▶ _Instructions for the task_
Copy out, word for word, the lines of the records from the line with "common name: Castor-oil-plant" to the line with "genus: Parus", including both of those lines.

▶ _Data provided_
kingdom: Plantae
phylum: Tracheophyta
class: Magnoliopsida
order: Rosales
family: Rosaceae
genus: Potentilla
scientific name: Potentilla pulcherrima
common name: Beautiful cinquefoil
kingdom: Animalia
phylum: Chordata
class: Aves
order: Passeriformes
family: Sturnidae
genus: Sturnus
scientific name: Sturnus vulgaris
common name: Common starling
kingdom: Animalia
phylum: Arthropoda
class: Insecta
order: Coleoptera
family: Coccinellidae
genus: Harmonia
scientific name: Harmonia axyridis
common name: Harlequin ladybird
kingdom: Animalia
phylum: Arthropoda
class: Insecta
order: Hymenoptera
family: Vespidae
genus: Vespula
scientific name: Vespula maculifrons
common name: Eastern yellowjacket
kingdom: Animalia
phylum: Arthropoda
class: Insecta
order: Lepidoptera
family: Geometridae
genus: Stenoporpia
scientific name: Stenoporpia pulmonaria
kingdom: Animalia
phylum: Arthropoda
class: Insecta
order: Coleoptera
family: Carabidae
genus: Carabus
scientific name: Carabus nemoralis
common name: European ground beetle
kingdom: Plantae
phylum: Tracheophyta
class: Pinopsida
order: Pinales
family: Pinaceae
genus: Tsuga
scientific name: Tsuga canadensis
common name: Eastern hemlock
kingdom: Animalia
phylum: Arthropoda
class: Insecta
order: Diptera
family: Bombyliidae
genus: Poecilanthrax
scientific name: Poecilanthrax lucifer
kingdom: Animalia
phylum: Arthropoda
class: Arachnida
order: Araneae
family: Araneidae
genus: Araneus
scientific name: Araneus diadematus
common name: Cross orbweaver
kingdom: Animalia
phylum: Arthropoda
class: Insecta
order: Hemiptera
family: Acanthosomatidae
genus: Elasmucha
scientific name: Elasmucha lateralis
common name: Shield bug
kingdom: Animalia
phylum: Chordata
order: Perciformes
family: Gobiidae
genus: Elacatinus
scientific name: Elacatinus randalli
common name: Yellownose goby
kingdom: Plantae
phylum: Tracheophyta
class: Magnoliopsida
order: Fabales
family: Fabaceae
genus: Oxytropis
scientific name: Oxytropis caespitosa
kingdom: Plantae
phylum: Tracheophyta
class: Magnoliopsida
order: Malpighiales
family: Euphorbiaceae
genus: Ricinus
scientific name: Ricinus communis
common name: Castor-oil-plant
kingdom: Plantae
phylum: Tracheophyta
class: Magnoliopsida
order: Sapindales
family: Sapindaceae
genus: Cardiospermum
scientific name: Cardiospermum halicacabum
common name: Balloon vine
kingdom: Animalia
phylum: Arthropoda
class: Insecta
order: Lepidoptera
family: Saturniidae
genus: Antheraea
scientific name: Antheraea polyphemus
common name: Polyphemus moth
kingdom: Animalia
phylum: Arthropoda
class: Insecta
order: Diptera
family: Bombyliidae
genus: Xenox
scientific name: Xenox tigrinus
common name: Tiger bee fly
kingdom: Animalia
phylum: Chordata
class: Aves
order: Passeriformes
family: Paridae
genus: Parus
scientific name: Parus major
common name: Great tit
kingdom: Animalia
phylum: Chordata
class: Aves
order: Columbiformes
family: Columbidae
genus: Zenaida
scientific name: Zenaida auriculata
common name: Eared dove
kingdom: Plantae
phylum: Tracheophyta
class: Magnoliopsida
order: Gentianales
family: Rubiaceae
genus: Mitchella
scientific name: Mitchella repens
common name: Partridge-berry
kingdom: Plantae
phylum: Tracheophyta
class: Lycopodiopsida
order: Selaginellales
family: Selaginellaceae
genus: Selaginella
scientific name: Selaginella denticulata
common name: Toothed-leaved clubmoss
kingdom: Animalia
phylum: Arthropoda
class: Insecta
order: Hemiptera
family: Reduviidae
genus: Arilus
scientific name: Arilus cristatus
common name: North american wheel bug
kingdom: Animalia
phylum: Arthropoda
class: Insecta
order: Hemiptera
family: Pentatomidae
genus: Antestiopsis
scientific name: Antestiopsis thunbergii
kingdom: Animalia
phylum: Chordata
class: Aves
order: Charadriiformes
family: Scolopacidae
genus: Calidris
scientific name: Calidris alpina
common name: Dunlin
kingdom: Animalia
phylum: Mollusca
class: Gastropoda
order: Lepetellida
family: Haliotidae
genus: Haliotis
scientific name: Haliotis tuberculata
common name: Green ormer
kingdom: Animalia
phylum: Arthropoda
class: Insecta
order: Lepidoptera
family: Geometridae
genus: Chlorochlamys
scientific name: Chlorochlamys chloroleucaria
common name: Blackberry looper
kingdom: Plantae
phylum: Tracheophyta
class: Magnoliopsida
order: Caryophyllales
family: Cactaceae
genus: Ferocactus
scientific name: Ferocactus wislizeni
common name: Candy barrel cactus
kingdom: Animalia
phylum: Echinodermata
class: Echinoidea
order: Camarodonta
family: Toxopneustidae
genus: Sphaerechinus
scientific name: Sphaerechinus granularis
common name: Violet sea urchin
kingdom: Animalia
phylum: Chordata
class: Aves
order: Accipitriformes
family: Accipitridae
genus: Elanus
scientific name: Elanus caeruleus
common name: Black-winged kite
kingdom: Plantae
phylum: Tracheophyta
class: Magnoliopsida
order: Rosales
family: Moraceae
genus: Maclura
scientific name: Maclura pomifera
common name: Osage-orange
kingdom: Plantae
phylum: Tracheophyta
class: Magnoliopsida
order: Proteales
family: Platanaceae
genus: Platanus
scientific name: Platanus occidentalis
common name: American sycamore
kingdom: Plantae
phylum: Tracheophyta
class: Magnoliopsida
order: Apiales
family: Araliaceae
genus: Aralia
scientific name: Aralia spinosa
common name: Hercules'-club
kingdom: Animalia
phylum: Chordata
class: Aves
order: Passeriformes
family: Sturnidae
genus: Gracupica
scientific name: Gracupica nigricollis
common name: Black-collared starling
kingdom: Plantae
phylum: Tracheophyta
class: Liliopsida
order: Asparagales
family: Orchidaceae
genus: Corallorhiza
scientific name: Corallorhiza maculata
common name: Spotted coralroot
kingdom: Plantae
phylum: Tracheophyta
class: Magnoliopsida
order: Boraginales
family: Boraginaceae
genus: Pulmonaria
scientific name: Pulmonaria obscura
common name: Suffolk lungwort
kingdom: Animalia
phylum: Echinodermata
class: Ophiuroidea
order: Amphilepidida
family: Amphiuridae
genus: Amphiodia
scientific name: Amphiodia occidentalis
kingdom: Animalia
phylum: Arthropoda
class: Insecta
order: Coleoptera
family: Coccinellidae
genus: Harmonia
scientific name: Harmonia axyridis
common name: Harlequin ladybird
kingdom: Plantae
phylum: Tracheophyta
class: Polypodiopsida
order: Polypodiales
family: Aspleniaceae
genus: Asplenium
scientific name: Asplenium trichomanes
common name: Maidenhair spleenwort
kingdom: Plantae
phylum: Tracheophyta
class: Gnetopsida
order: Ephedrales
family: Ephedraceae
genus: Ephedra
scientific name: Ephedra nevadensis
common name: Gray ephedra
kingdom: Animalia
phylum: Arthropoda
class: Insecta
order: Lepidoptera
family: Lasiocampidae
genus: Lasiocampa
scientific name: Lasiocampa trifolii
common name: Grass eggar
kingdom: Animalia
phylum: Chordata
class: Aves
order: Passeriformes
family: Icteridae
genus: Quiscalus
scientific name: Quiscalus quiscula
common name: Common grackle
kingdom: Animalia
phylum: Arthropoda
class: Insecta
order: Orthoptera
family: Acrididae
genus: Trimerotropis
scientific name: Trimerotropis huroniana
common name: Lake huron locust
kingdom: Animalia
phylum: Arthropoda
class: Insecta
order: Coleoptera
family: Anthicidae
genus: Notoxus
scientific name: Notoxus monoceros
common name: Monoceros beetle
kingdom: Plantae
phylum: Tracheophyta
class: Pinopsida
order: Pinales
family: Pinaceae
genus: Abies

▶ _Exercise result_
common name: Castor-oil-plant
kingdom: Plantae
phylum: Tracheophyta
class: Magnoliopsida
order: Sapindales
family: Sapindaceae
genus: Cardiospermum
scientific name: Cardiospermum halicacabum
common name: Balloon vine
kingdom: Animalia
phylum: Arthropoda
class: Insecta
order: Lepidoptera
family: Saturniidae
genus: Antheraea
scientific name: Antheraea polyphemus
common name: Polyphemus moth
kingdom: Animalia
phylum: Arthropoda
class: Insecta
order: Diptera
family: Bombyliidae
genus: Xenox
scientific name: Xenox tigrinus
common name: Tiger bee fly
kingdom: Animalia
phylum: Chordata
class: Aves
order: Passeriformes
family: Paridae
genus: Parus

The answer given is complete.